(Entries from a collection)
────────

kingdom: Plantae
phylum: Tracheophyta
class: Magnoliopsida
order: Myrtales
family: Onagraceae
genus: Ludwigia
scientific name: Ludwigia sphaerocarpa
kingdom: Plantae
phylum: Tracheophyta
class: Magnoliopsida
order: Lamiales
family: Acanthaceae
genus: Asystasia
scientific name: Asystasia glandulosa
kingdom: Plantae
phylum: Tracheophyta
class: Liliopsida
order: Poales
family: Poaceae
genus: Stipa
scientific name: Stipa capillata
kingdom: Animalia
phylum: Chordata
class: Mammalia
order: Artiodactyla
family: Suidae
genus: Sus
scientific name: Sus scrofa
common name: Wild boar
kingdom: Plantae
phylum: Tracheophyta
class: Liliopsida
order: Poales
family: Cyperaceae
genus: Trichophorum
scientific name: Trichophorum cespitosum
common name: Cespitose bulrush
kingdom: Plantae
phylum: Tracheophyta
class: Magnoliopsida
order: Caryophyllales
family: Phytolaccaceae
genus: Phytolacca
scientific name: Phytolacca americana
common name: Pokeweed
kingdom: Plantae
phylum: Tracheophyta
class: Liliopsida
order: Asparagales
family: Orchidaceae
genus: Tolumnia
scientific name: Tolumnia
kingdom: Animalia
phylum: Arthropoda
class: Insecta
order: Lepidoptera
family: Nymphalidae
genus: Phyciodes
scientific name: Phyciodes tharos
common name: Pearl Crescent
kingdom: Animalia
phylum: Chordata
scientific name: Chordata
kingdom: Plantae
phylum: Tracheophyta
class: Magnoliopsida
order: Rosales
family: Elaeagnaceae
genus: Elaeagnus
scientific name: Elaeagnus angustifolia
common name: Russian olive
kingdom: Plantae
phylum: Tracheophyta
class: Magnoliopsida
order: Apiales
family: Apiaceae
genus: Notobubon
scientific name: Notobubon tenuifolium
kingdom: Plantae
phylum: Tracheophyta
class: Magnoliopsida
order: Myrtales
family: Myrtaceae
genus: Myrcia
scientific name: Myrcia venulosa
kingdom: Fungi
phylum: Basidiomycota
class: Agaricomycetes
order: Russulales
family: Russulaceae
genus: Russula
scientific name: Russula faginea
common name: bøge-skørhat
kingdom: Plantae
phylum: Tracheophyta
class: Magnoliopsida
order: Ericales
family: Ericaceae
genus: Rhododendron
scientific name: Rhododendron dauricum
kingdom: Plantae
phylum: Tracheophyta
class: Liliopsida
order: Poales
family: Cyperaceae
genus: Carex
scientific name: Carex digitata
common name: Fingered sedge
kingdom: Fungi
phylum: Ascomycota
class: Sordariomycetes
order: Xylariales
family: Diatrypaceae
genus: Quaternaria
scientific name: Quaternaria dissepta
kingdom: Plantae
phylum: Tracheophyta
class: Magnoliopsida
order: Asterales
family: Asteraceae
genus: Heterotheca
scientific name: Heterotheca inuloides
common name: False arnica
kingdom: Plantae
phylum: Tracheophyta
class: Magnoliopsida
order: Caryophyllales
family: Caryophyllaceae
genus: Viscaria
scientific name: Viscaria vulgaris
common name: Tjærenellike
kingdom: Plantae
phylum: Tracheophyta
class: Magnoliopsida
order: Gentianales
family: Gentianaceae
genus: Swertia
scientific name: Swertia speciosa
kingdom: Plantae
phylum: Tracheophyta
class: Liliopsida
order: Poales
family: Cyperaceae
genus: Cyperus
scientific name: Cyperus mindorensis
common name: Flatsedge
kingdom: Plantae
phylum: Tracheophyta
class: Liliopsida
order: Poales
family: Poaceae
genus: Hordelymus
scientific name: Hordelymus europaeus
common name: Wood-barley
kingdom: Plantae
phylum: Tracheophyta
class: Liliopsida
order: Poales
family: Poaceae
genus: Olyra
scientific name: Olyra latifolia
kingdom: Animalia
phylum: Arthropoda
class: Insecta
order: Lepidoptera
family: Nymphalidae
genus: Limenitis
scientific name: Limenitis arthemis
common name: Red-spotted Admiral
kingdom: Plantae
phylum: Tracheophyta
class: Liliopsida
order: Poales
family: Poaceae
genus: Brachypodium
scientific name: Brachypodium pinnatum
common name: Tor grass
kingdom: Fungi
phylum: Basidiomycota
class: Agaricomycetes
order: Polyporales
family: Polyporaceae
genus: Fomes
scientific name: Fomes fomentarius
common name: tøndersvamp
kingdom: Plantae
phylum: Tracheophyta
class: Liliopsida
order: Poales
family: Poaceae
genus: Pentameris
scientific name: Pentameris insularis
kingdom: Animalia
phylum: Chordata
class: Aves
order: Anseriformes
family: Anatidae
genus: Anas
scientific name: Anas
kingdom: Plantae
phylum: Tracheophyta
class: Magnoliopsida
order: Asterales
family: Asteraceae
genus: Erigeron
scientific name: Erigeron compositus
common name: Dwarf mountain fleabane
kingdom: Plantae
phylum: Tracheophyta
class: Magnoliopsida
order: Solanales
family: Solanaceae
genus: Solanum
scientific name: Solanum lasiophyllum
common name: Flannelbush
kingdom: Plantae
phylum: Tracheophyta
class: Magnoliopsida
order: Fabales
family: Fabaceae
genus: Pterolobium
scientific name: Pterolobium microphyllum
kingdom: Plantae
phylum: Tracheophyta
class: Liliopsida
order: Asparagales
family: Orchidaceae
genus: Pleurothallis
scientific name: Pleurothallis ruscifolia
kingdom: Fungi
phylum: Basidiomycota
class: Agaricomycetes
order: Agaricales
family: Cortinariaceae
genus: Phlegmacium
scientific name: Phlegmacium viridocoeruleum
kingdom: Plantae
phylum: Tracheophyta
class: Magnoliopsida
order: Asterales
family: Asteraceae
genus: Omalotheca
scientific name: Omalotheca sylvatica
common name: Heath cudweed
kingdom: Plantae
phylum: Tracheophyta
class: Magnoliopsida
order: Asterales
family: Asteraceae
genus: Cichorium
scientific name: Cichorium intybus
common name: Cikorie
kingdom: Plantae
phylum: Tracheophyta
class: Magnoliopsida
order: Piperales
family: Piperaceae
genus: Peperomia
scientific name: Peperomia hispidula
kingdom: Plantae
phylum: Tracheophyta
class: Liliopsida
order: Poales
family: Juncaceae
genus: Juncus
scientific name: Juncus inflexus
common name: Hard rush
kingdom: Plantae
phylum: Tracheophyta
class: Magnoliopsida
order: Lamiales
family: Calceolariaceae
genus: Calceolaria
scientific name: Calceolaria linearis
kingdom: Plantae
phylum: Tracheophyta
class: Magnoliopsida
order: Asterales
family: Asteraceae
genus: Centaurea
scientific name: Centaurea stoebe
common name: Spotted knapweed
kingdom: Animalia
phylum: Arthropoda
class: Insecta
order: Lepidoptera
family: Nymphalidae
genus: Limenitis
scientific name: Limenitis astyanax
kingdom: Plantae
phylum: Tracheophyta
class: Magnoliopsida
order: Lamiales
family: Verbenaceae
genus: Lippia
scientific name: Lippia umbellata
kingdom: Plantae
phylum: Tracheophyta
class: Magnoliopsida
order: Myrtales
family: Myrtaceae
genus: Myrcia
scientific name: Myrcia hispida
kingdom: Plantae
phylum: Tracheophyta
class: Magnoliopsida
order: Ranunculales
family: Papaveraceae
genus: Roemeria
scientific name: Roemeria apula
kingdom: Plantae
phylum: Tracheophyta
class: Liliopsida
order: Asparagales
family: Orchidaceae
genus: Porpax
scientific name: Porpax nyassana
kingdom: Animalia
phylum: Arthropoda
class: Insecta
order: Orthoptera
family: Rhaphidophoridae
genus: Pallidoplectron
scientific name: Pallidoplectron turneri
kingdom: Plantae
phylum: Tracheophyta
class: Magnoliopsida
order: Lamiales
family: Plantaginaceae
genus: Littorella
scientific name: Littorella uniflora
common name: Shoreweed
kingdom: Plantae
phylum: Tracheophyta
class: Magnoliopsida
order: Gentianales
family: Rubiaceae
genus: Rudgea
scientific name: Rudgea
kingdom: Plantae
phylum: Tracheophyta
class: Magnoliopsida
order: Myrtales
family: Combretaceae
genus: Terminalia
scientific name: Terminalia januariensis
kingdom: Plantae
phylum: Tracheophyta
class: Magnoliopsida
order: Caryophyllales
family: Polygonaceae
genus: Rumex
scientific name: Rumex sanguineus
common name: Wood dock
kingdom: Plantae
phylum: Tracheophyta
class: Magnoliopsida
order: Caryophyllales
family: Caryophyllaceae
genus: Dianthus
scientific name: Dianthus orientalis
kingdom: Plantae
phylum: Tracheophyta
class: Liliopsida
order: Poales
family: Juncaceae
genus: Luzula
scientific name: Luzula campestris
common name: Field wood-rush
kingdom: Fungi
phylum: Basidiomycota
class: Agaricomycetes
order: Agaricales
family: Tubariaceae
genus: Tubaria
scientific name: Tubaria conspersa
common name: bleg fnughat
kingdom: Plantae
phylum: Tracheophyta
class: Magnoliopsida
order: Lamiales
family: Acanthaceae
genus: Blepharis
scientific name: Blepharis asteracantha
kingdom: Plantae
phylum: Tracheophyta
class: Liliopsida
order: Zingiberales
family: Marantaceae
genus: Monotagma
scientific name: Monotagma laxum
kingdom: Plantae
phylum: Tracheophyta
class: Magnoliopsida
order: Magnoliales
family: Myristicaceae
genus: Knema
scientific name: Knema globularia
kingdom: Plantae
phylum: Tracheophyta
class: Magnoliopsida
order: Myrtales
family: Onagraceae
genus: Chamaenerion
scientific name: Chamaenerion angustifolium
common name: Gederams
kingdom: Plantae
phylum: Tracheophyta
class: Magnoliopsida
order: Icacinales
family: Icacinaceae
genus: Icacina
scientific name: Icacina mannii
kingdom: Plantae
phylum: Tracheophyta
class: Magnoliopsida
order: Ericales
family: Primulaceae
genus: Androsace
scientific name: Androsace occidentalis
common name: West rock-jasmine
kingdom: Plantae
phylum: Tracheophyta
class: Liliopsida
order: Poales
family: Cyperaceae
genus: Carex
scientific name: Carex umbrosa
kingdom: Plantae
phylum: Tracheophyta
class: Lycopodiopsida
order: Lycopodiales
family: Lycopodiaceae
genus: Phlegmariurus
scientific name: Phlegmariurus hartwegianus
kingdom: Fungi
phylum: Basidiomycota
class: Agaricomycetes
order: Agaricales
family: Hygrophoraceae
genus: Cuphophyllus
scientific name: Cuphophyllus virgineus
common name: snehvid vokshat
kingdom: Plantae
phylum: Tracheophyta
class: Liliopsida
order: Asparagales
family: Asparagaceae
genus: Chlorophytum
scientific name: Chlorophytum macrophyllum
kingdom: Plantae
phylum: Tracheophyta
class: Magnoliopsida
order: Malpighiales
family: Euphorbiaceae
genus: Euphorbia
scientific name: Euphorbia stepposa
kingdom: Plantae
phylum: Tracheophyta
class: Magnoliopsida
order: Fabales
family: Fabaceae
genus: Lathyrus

────────

Exercise objective: Gather every line of the data above that contains the word "Myrcia" and copy each one in full.

Response:
genus: Myrcia
scientific name: Myrcia venulosa
genus: Myrcia
scientific name: Myrcia hispida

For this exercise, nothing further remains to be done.